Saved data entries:
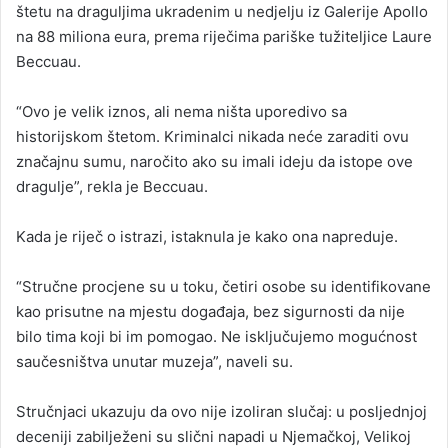
štetu na draguljima ukradenim u nedjelju iz Galerije Apollo
na 88 miliona eura, prema riječima pariške tužiteljice Laure
Beccuau.
“Ovo je velik iznos, ali nema ništa uporedivo sa
historijskom štetom. Kriminalci nikada neće zaraditi ovu
značajnu sumu, naročito ako su imali ideju da istope ove
dragulje”, rekla je Beccuau.
Kada je riječ o istrazi, istaknula je kako ona napreduje.
“Stručne procjene su u toku, četiri osobe su identifikovane
kao prisutne na mjestu događaja, bez sigurnosti da nije
bilo tima koji bi im pomogao. Ne isključujemo mogućnost
saučesništva unutar muzeja”, naveli su.
Stručnjaci ukazuju da ovo nije izoliran slučaj: u posljednjoj
deceniji zabilježeni su slični napadi u Njemačkoj, Velikoj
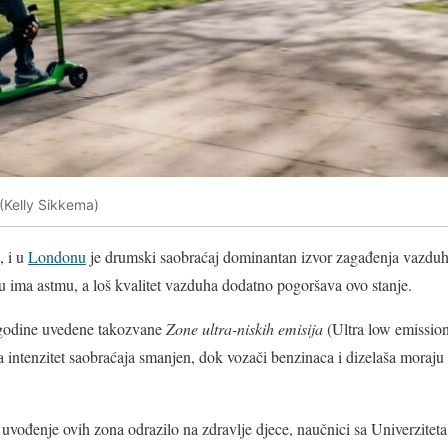
 (Kelly Sikkema)
, i u
Londonu
je drumski saobraćaj dominantan izvor zagađenja vazduha
 ima astmu, a loš kvalitet vazduha dodatno pogoršava ovo stanje.
godine uvedene takozvane
Zone ultra-niskih emisija
(Ultra low emissio
a intenzitet saobraćaja smanjen, dok vozači benzinaca i dizelaša moraju
e uvođenje ovih zona odrazilo na zdravlje djece, naučnici sa Univerzitet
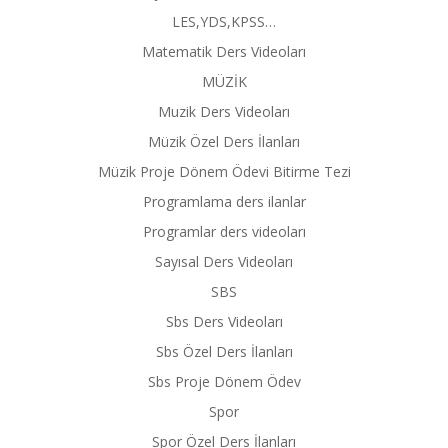
LES,YDS,KPSS…
Matematik Ders Videoları
MÜZİK
Muzik Ders Videoları
Müzik Özel Ders İlanları
Müzik Proje Dönem Ödevi Bitirme Tezi
Programlama ders ilanlar
Programlar ders videoları
Sayısal Ders Videoları
SBS
Sbs Ders Videoları
Sbs Özel Ders İlanları
Sbs Proje Dönem Ödev
Spor
Spor Özel Ders İlanları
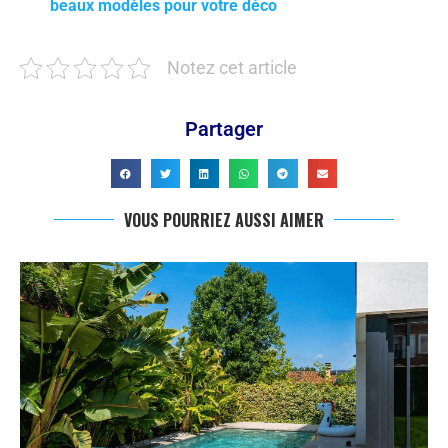
beaux modèles pour votre déco
Notez cet article
Partager
VOUS POURRIEZ AUSSI AIMER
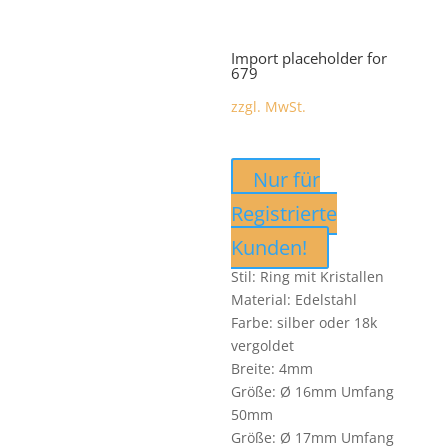
Import placeholder for
679
zzgl. MwSt.
Nur für
Registrierte
Kunden!
Stil: Ring mit Kristallen
Material: Edelstahl
Farbe: silber oder 18k
vergoldet
Breite: 4mm
Größe: Ø 16mm Umfang
50mm
Größe: Ø 17mm Umfang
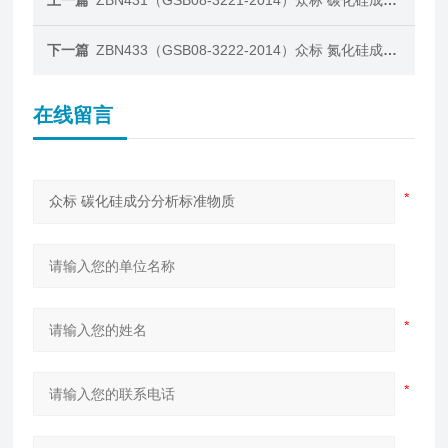
上一篇
ZBN431（GSB08-3221-2014）众标 碳化硅成分分析标准物质
下一篇
ZBN433（GSB08-3222-2014）众标 氮化硅成分分析标准物质
在线留言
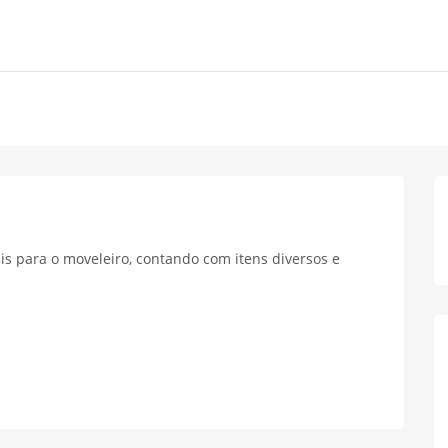
is para o moveleiro, contando com itens diversos e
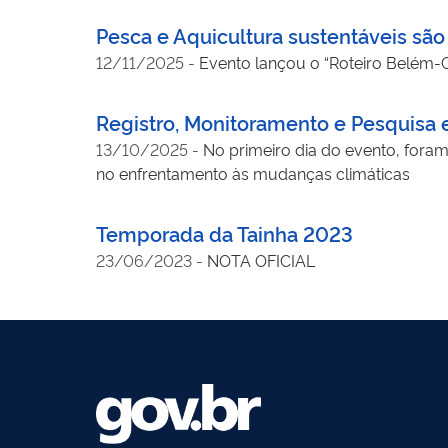
Pesca e Aquicultura sustentáveis sã
12/11/2025
-
Evento lançou o “Roteiro Belém-
Registro, Monitoramento e Pesquisa 
13/10/2025
-
No primeiro dia do evento, for
no enfrentamento às mudanças climáticas
Temporada da Tainha 2023
23/06/2023
-
NOTA OFICIAL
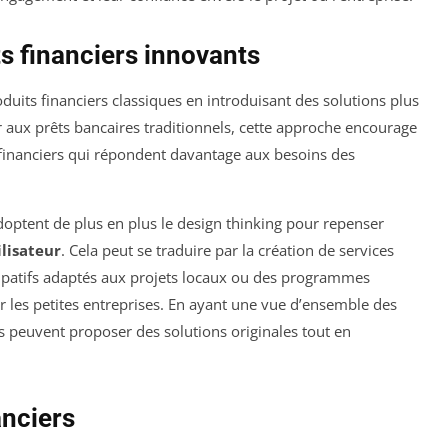
 financiers innovants
duits financiers classiques en introduisant des solutions plus
r aux prêts bancaires traditionnels, cette approche encourage
inanciers qui répondent davantage aux besoins des
doptent de plus en plus le design thinking pour repenser
lisateur
. Cela peut se traduire par la création de services
cipatifs adaptés aux projets locaux ou des programmes
r les petites entreprises. En ayant une vue d’ensemble des
es peuvent proposer des solutions originales tout en
anciers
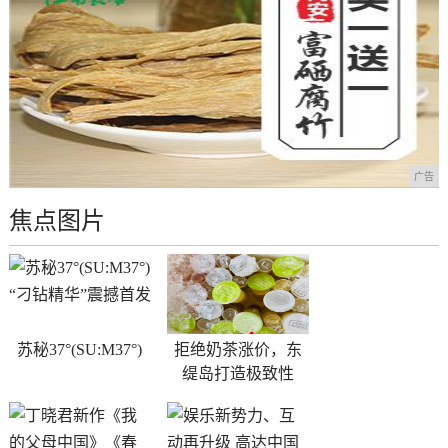
广告
焦点图片
苏秘37°(SU:M37°)
拒绝奶茶涨价，东
缇岛打造极致性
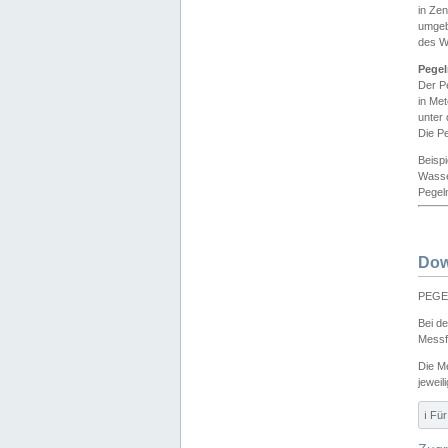
in Ze
umgeb
des W
Pegel
Der P
in Me
unter
Die Pe
Beisp
Wasse
Pegeln
Dow
PEGEL
Bei d
Messf
Die M
jeweil
ℹ️ F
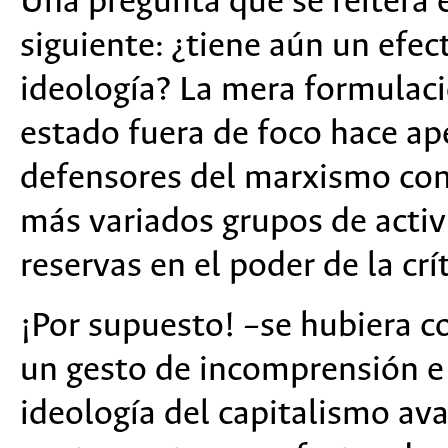
Una pregunta que se reitera 
siguiente: ¿tiene aún un efect
ideología? La mera formulaci
estado fuera de foco hace ap
defensores del marxismo cons
más variados grupos de activi
reservas en el poder de la crít
¡Por supuesto! –se hubiera c
un gesto de incomprensión e i
ideología del capitalismo av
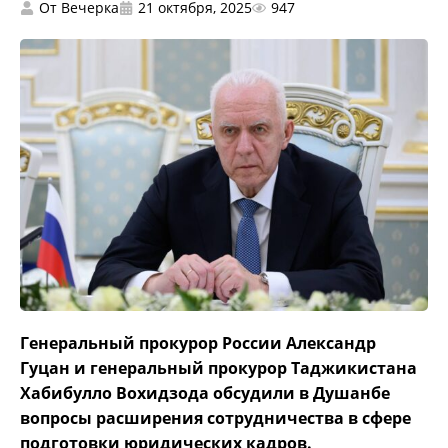
От
Вечерка
21 октября, 2025
947
Генеральный прокурор России Александр
Гуцан и генеральный прокурор Таджикистана
Хабибулло Вохидзода обсудили в Душанбе
вопросы расширения сотрудничества в сфере
подготовки юридических кадров.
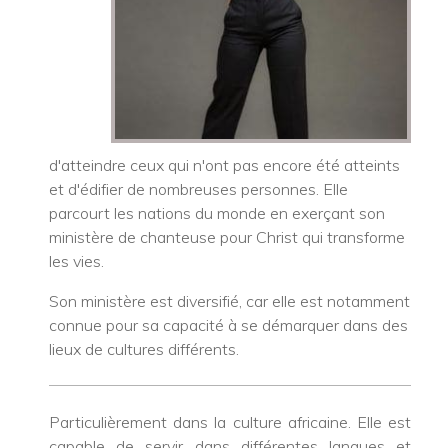
d'atteindre ceux qui n'ont pas encore été atteints
et d'édifier de nombreuses personnes. Elle
parcourt les nations du monde en exerçant son
ministère de chanteuse pour Christ qui transforme
les vies.
Son ministère est diversifié, car elle est notamment
connue pour sa capacité à se démarquer dans des
lieux de cultures différents.
Particulièrement dans la culture africaine. Elle est
capable de servir dans différentes langues et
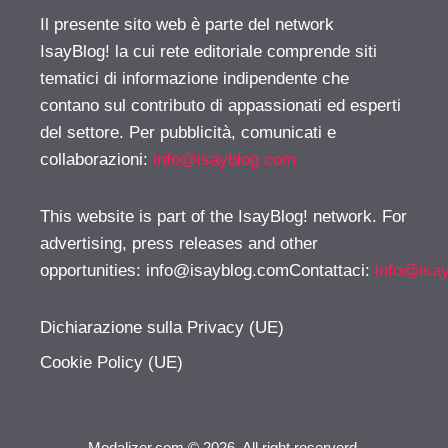
Il presente sito web è parte del network
IsayBlog! la cui rete editoriale comprende siti
tematici di informazione indipendente che
contano sul contributo di appassionati ed esperti
del settore. Per pubblicità, comunicati e
collaborazioni:
info@isayblog.com
This website is part of the IsayBlog! network. For
advertising, press releases and other
opportunities:
info@isayblog.comContattaci
:
info@isa
Dichiarazione sulla Privacy (UE)
Cookie Policy (UE)
Modalizer.com © 2026. All right reserverd.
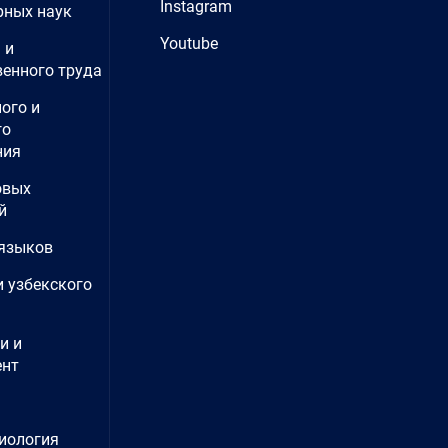
Instagram
рных наук
Youtube
 и
енного труда
ого и
го
ния
овых
й
языков
и узбекского
и и
нт
иология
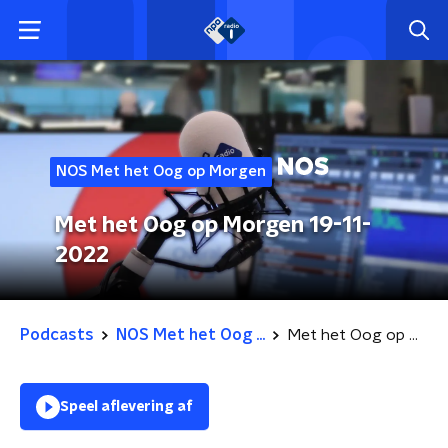
NOS Met het Oog op Morgen
Met het Oog op Morgen 19-11-
2022
Podcasts
NOS Met het Oog ...
Met het Oog op Morgen 19-11-2022
Speel aflevering af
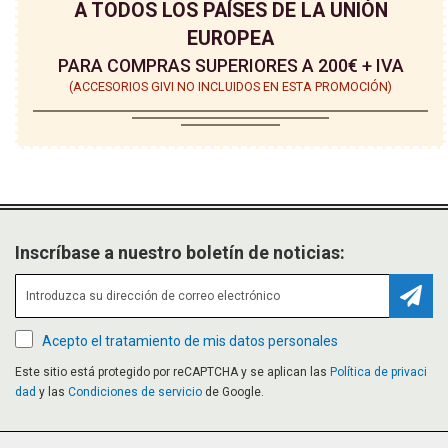
A TODOS LOS PAÍSES DE LA UNIÓN
EUROPEA
PARA COMPRAS SUPERIORES A 200€ + IVA
(ACCESORIOS GIVI NO INCLUIDOS EN ESTA PROMOCIÓN)
Inscríbase a nuestro boletín de noticias:
Suscr
Acepto el tratamiento de mis datos personales
Este sitio está protegido por reCAPTCHA y se aplican las
Política de privaci
dad
y las
Condiciones de servicio
de Google.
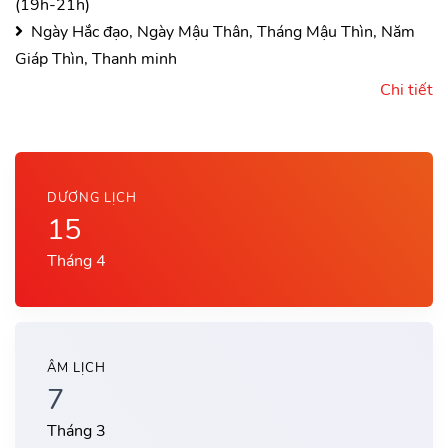
(19h-21h)
Ngày Hắc đạo, Ngày Mậu Thân, Tháng Mậu Thìn, Năm
Giáp Thìn, Thanh minh
Chi tiết
DƯƠNG LỊCH
15
Tháng 4
ÂM LỊCH
7
Tháng 3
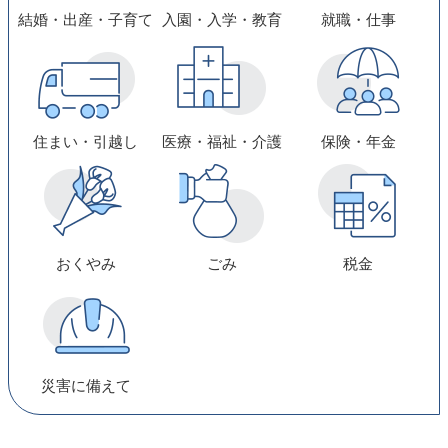
結婚・出産・子育て
入園・入学・教育
就職・仕事
住まい・引越し
医療・福祉・介護
保険・年金
おくやみ
ごみ
税金
災害に備えて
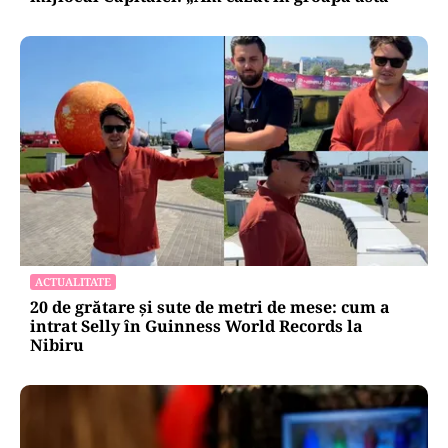
ACTUALITATE
20 de grătare și sute de metri de mese: cum a
intrat Selly în Guinness World Records la
Nibiru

GOAL OF THE EXERCISE
Repeat all entries exactly. Skip the pictures.

RESULT
štetu na draguljima ukradenim u nedjelju iz Galerije Apollo
na 88 miliona eura, prema riječima pariške tužiteljice Laure
Beccuau.
“Ovo je velik iznos, ali nema ništa uporedivo sa
historijskom štetom. Kriminalci nikada neće zaraditi ovu
značajnu sumu, naročito ako su imali ideju da istope ove
dragulje”, rekla je Beccuau.
Kada je riječ o istrazi, istaknula je kako ona napreduje.
“Stručne procjene su u toku, četiri osobe su identifikovane
kao prisutne na mjestu događaja, bez sigurnosti da nije
bilo tima koji bi im pomogao. Ne isključujemo mogućnost
saučesništva unutar muzeja”, naveli su.
Stručnjaci ukazuju da ovo nije izoliran slučaj: u posljednjoj
deceniji zabilježeni su slični napadi u Njemačkoj, Velikoj
 (Kelly Sikkema)
, i u
Londonu
je drumski saobraćaj dominantan izvor zagađenja vazduha
 ima astmu, a loš kvalitet vazduha dodatno pogoršava ovo stanje.
godine uvedene takozvane
Zone ultra-niskih emisija
(Ultra low emissio
a intenzitet saobraćaja smanjen, dok vozači benzinaca i dizelaša moraju
e uvođenje ovih zona odrazilo na zdravlje djece, naučnici sa Univerzitet
LES,YDS,KPSS…
Matematik Ders Videoları
MÜZİK
Muzik Ders Videoları
Müzik Özel Ders İlanları
Müzik Proje Dönem Ödevi Bitirme Tezi
Programlama ders ilanlar
Programlar ders videoları
Sayısal Ders Videoları
SBS
Sbs Ders Videoları
Sbs Özel Ders İlanları
Sbs Proje Dönem Ödev
Spor
Spor Özel Ders İlanları
beaux modèles pour votre déco
Notez cet article
Partager
VOUS POURRIEZ AUSSI AIMER
Import placeholder for
679
zzgl. MwSt.
Nur für
Registrierte
Kunden!
Stil: Ring mit Kristallen
Material: Edelstahl
Farbe: silber oder 18k
vergoldet
Breite: 4mm
Größe: Ø 16mm Umfang
50mm
Größe: Ø 17mm Umfang
上一篇
ZBN431（GSB08-3221-2014）众标 碳化硅成分分析标准物质
下一篇
ZBN433（GSB08-3222-2014）众标 氮化硅成分分析标准物质
在线留言
is para o moveleiro, contando com itens diversos e
Pesca e Aquicultura sustentáveis sã
12/11/2025
-
Evento lançou o “Roteiro Belém-
Registro, Monitoramento e Pesquisa 
13/10/2025
-
No primeiro dia do evento, for
no enfrentamento às mudanças climáticas
Temporada da Tainha 2023
23/06/2023
-
NOTA OFICIAL
 financiers innovants
duits financiers classiques en introduisant des solutions plus
r aux prêts bancaires traditionnels, cette approche encourage
inanciers qui répondent davantage aux besoins des
doptent de plus en plus le design thinking pour repenser
lisateur
. Cela peut se traduire par la création de services
cipatifs adaptés aux projets locaux ou des programmes
r les petites entreprises. En ayant une vue d’ensemble des
es peuvent proposer des solutions originales tout en
anciers
广告
焦点图片
苏秘37°(SU:M37°)
拒绝奶茶涨价，东
缇岛打造极致性
in Ze
umgeb
des W
Pegel
Der P
in Me
unter
Die Pe
Beisp
Wasse
Pegeln
Dow
PEGEL
Bei d
Messf
Die M
jeweil
ℹ️ F
Una pregunta que se reitera 
siguiente: ¿tiene aún un efect
ideología? La mera formulaci
estado fuera de foco hace ap
defensores del marxismo cons
más variados grupos de activi
reservas en el poder de la crít
¡Por supuesto! –se hubiera c
un gesto de incomprensión e i
ideología del capitalismo av
От
Вечерка
21 октября, 2025
947
Генеральный прокурор России Александр
Гуцан и генеральный прокурор Таджикистана
Хабибулло Вохидзода обсудили в Душанбе
вопросы расширения сотрудничества в сфере
подготовки юридических кадров.
d'atteindre ceux qui n'ont pas encore été atteints
et d'édifier de nombreuses personnes. Elle
parcourt les nations du monde en exerçant son
ministère de chanteuse pour Christ qui transforme
les vies.
Son ministère est diversifié, car elle est notamment
connue pour sa capacité à se démarquer dans des
lieux de cultures différents.
Particulièrement dans la culture africaine. Elle est
capable de servir dans différentes langues et
Il presente sito web è parte del network
IsayBlog! la cui rete editoriale comprende siti
tematici di informazione indipendente che
contano sul contributo di appassionati ed esperti
del settore. Per pubblicità, comunicati e
collaborazioni:
info@isayblog.com
This website is part of the IsayBlog! network. For
advertising, press releases and other
opportunities:
info@isayblog.comContattaci
:
info@isa
Dichiarazione sulla Privacy (UE)
Cookie Policy (UE)
Modalizer.com © 2026. All right reserverd.
Instagram
рных наук
Youtube
 и
енного труда
ого и
го
ния
овых
й
языков
и узбекского
и и
нт
иология
NOS Met het Oog op Morgen
Met het Oog op Morgen 19-11-
2022
Podcasts
NOS Met het Oog ...
Met het Oog op Morgen 19-11-2022
Speel aflevering af
A TODOS LOS PAÍSES DE LA UNIÓN
EUROPEA
PARA COMPRAS SUPERIORES A 200€ + IVA
(ACCESORIOS GIVI NO INCLUIDOS EN ESTA PROMOCIÓN)
Inscríbase a nuestro boletín de noticias:
Suscr
Acepto el tratamiento de mis datos personales
Este sitio está protegido por reCAPTCHA y se aplican las
Política de privaci
dad
y las
Condiciones de servicio
de Google.
(19h-21h)
Ngày Hắc đạo, Ngày Mậu Thân, Tháng Mậu Thìn, Năm
Giáp Thìn, Thanh minh
Chi tiết
DƯƠNG LỊCH
15
Tháng 4
ÂM LỊCH
7
Tháng 3
結婚・出産・子育て
入園・入学・教育
就職・仕事
住まい・引越し
医療・福祉・介護
保険・年金
おくやみ
ごみ
税金
災害に備えて
ACTUALITATE
20 de grătare și sute de metri de mese: cum a
intrat Selly în Guinness World Records la
Nibiru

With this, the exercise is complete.